■ DATASET EXCERPTS
§ §

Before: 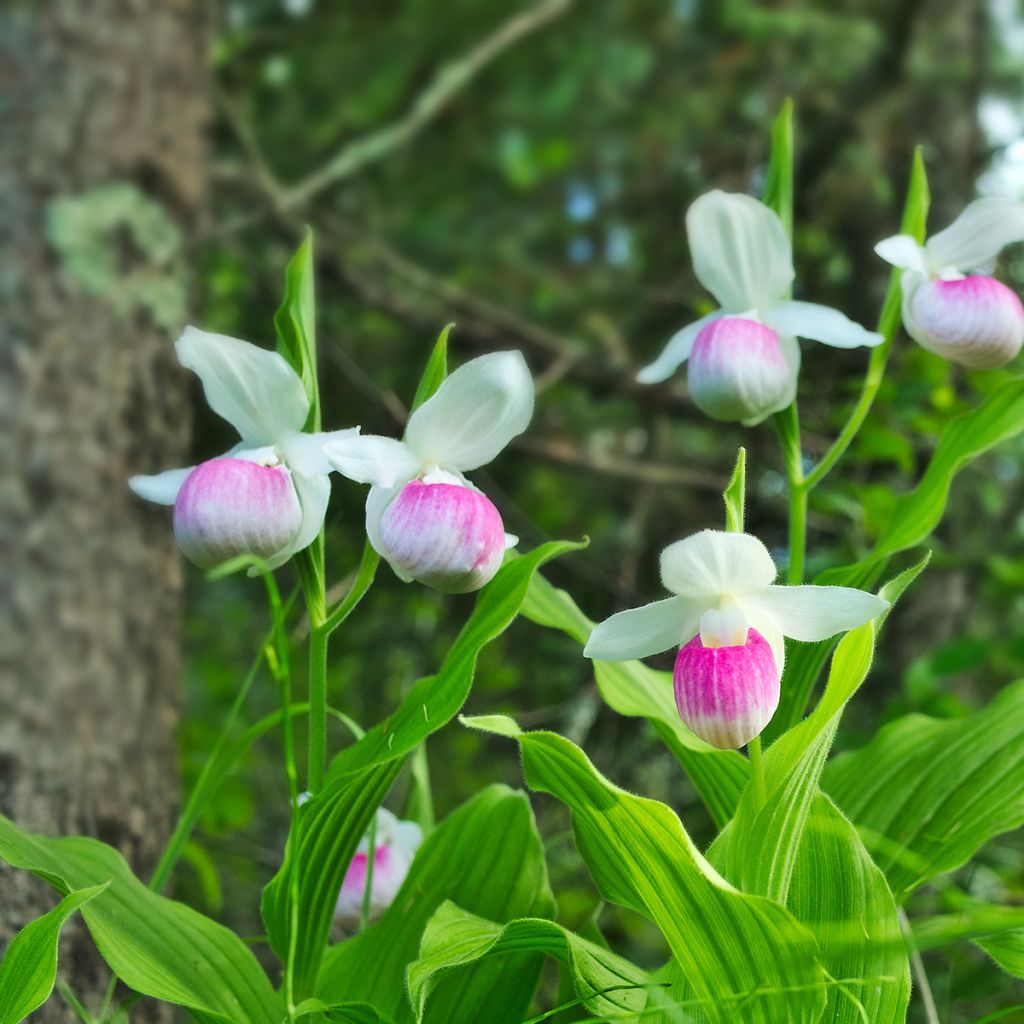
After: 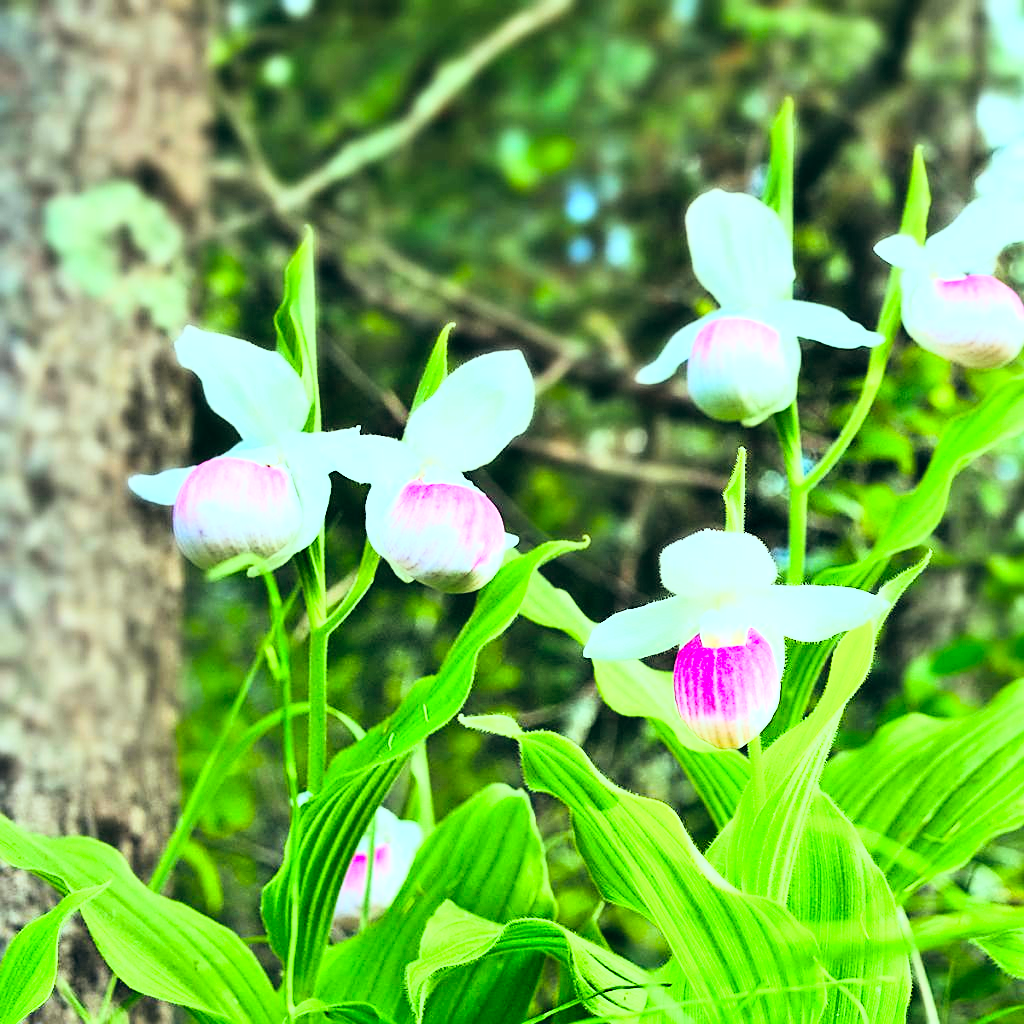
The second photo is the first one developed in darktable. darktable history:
rgb curve: curves: ch0 [(0, 0) (0.21, 0.15) (0.24, 0.21) (0.5, 0.75) (0.75, 0.96) (0.89, 0.99) (1, 1)]; ch1 [(0, 0.02) (0.21, 0.13) (0.25, 0.2) (0.5, 0.67) (0.75, 0.9) (0.89, 0.97) (1, 1)]; ch2 [(0, 0.02) (0.21, 0.13) (0.25, 0.2) (0.5, 0.67) (0.75, 0.9) (0.89, 0.97) (1, 1)], compensate middle gray true
color balance rgb: perceptual saturation grading › global saturation 25%, perceptual saturation grading › highlights -50%, perceptual saturation grading › shadows 30%, perceptual brilliance grading › global brilliance 12%, global vibrance 20%
color balance: lift [1.003, 0.993, 1.001, 1.007], gamma [1.018, 1.072, 0.959, 0.928], gain [0.974, 0.873, 1.031, 1.127]
sharpen: on, module defaults
exposure: compensate highlight preservation false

§ §

■ WHAT IS ASKED
Copy out all of the data above word for word, leaving out the pictures.

■ EXERCISE OUTPUT
Before: 
After: 
The second photo is the first one developed in darktable. darktable history:
rgb curve: curves: ch0 [(0, 0) (0.21, 0.15) (0.24, 0.21) (0.5, 0.75) (0.75, 0.96) (0.89, 0.99) (1, 1)]; ch1 [(0, 0.02) (0.21, 0.13) (0.25, 0.2) (0.5, 0.67) (0.75, 0.9) (0.89, 0.97) (1, 1)]; ch2 [(0, 0.02) (0.21, 0.13) (0.25, 0.2) (0.5, 0.67) (0.75, 0.9) (0.89, 0.97) (1, 1)], compensate middle gray true
color balance rgb: perceptual saturation grading › global saturation 25%, perceptual saturation grading › highlights -50%, perceptual saturation grading › shadows 30%, perceptual brilliance grading › global brilliance 12%, global vibrance 20%
color balance: lift [1.003, 0.993, 1.001, 1.007], gamma [1.018, 1.072, 0.959, 0.928], gain [0.974, 0.873, 1.031, 1.127]
sharpen: on, module defaults
exposure: compensate highlight preservation false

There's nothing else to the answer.